*** Opening EXCERPT TO READ ***

NEW YORK, Jan. 15 - Valentis is slashing its preclinical product development and suspending its clinical research in oncology in order to stem its quarterly cash burn rate, the company said on Tuesday.


In its attempt to contain its spending from $9 million to $5 million each quarter, Valentis also will eliminate up to 45 jobs, including two senior executives, and intends to shutter its research labs in The Woodlands, Texas by mid-year.


Between 65 to 70 employees will remain at the company, said Bennet Weintraub, the company's chief financial officer.


Although Valentis recently raised $13.8 million in a public offering, Weintraub said that the firm was still going through its cash too quickly.


"We would have done the restructuring whether or not we raised the money," he told GenomeWeb. "But it's always about the money. When we took a look at our burn rate, and what we're investing in, we had to cut down the burn rate and focus on the products with the most potential.


"These days, the market is saying: focus on your lead product-that's what we will reward you for," he said.


Valentis' core technologies include gene regulation and synthetic gene delivery systems. Its GeneSwitch is a regulation mechanism that helps researchers control expression of selected genes in transgenic animals and cell cultures in order to clarify gene function. It has been licensed by Wyeth-Ayerst, GlaxoSmithKline, Lexicon, American Home Products, and Pfizer.


The company also has two products in clinical development. It plans to continue research into del-1, an angiogenic gene being developed for peripheral artery disease and ischemic heart disease, but will drop work on IL-2 treatments for lung tumors following poor phase II results in December 2001.

*** Closing EXCERPT TO READ ***

**WHAT IS EXPECTED**
Extend the news report on the Valentis restructuring, beginning right after its final sentence about dropping the IL-2 work.

*** Opening RECORDS ***

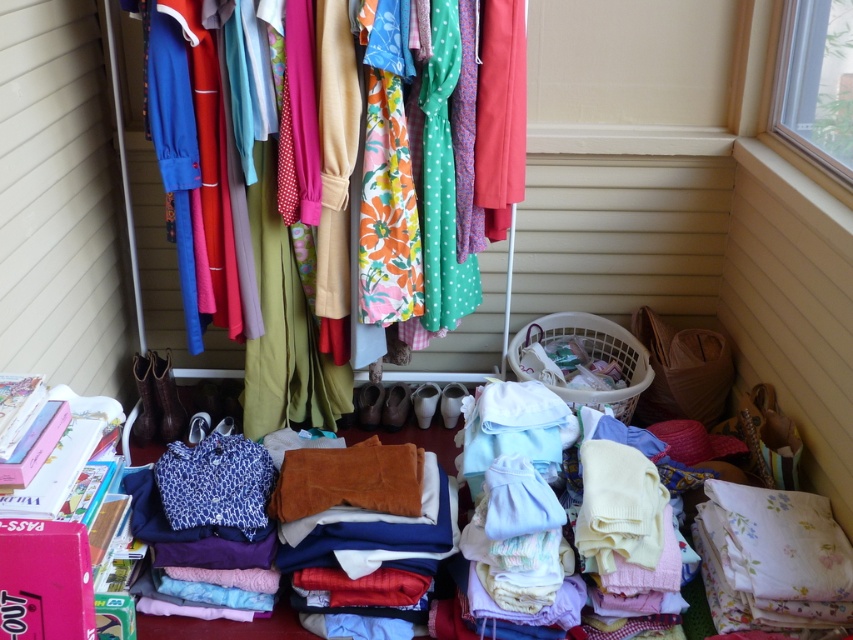
Locate an element on the screen. matte fabric clothes at center is located at coordinates (149, 244).

Looking at this image, can you confirm if matte fabric clothes at center is bigger than white plastic laundry basket at lower center?

Indeed, matte fabric clothes at center has a larger size compared to white plastic laundry basket at lower center.

Where is `matte fabric clothes at center`? This screenshot has width=853, height=640. matte fabric clothes at center is located at coordinates (149, 244).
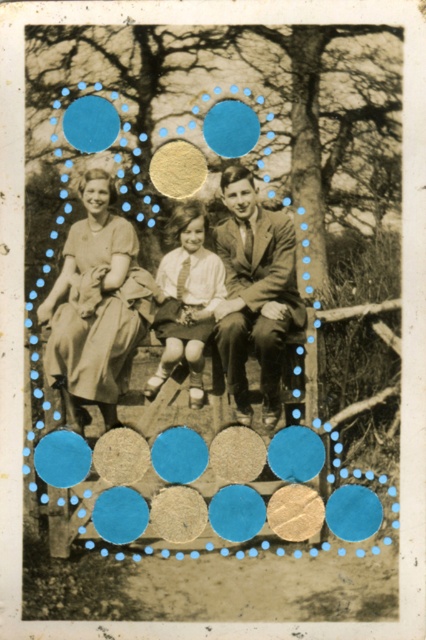
You are a photographer analyzing the vintage image. You notice the matte white shirt at center and the matte yellow circle at center. Which object is positioned in front of the other?

The matte white shirt at center is closer to the viewer than the matte yellow circle at center, so it is positioned in front of it.

You are a photographer analyzing this vintage photo. You notice the matte brown suit at center and the light beige dress at left. Based on the spatial arrangement, which object is positioned to the right of the other?

The matte brown suit at center is to the right of the light beige dress at left.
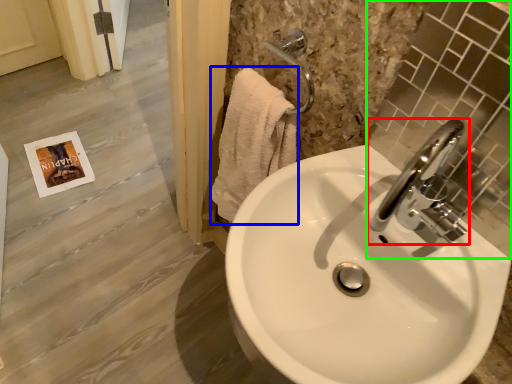
Question: Considering the real-world distances, which object is closest to tap (highlighted by a red box)? bath towel (highlighted by a blue box) or mirror (highlighted by a green box).

Choices:
 (A) bath towel
 (B) mirror

Answer: (B)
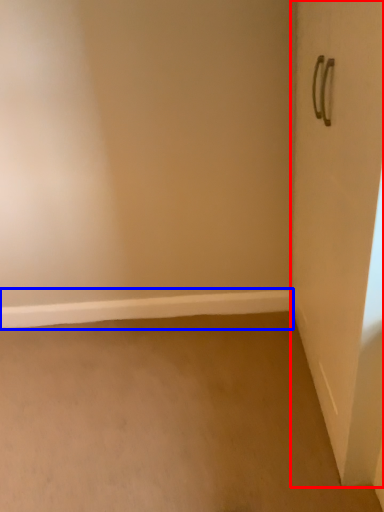
Question: Which of the following is the farthest to the observer, door (highlighted by a red box) or window sill (highlighted by a blue box)?

Choices:
 (A) door
 (B) window sill

Answer: (B)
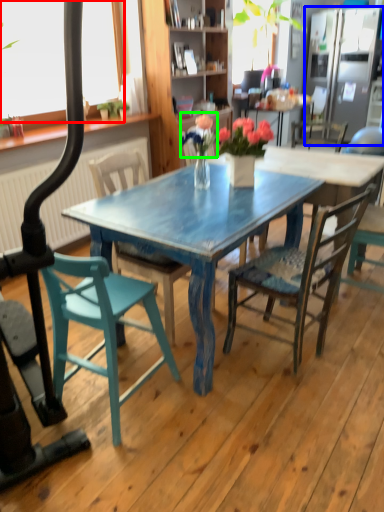
Question: Which object is the closest to the window screen (highlighted by a red box)? Choose among these: refrigerator (highlighted by a blue box) or flower (highlighted by a green box).

Choices:
 (A) refrigerator
 (B) flower

Answer: (B)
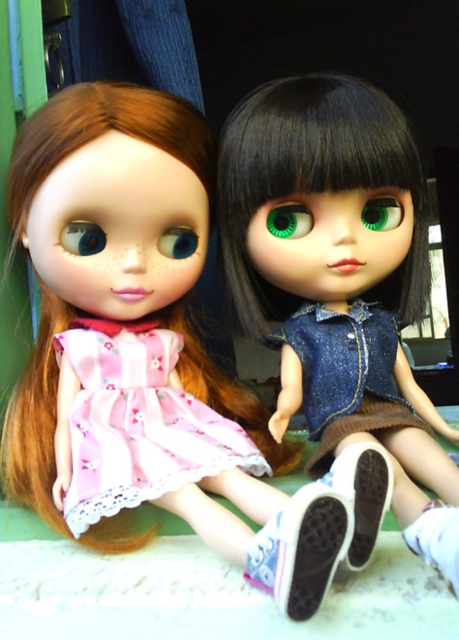
You are an interior designer arranging a dollhouse scene. You need to place a new decorative item exactly where the pink fabric dress at center is currently located. According to the coordinates provided, what are the coordinates where you should place the new item?

The pink fabric dress at center is located at point (145, 333), so you should place the new decorative item at those coordinates.

You are a child who is 1.2 meters tall. You see the denim jacket at center in the image. Can you reach it if you stand on your tiptoes?

The denim jacket at center is 46.14 centimeters away from the viewer. Since the child is 1.2 meters tall, which is 120 centimeters, standing on tiptoes might add an extra 5 centimeters, making the total reach approximately 125 centimeters. The jacket is only 46.14 centimeters away, so yes, the child can easily reach it.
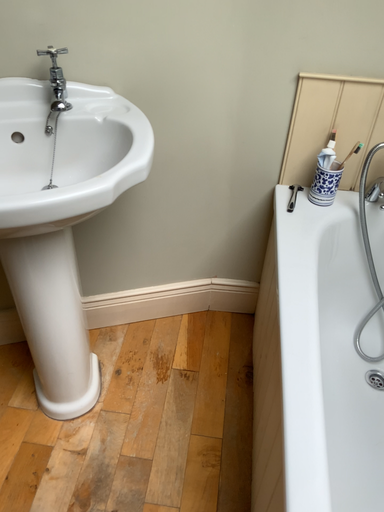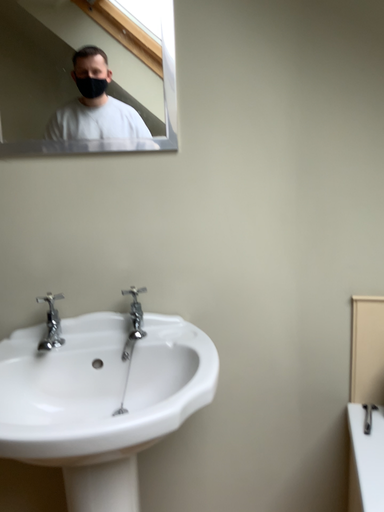
Question: How did the camera likely rotate when shooting the video?

Choices:
 (A) rotated right
 (B) rotated left

Answer: (B)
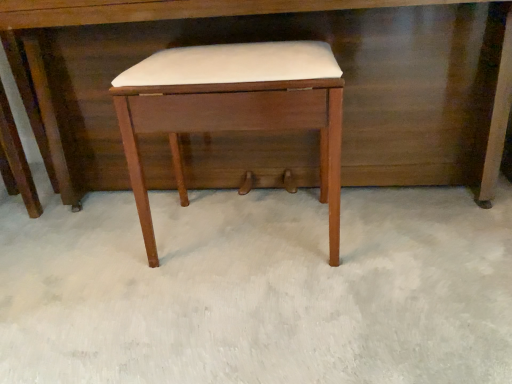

*** Closing RECORDS ***

**ANSWER AREA**
"What we're seeing is that ... pharmaceutical companies and the markets are [both] paying for late-stage products," Weintraub said. "They want the biotech to take the risk out of the product. By doing that, you have to get the product through phase II, and the preclinical things we're working on are a couple stages away from being able to generate that kind of data. To invest in that now is too much for us to carry."


Valentis will keep developing its gene regulation and PEGylation technologies.


The company had reported $28.8 million in cash, cash equivalents, and investments at the end of its first quarter in September 2001.


Weintraub said that Valentis' recent public offering did not raise as much money as the team had hoped: "We probably sold more shares at a lower price than we'd have like to. But it was important to have the money in the door so our cash resources wouldn't fall too low."


Weintraub will leave Valentis after the restructuring concludes, as will Alain Rolland, the firm's senior vice president for preclinical research and development.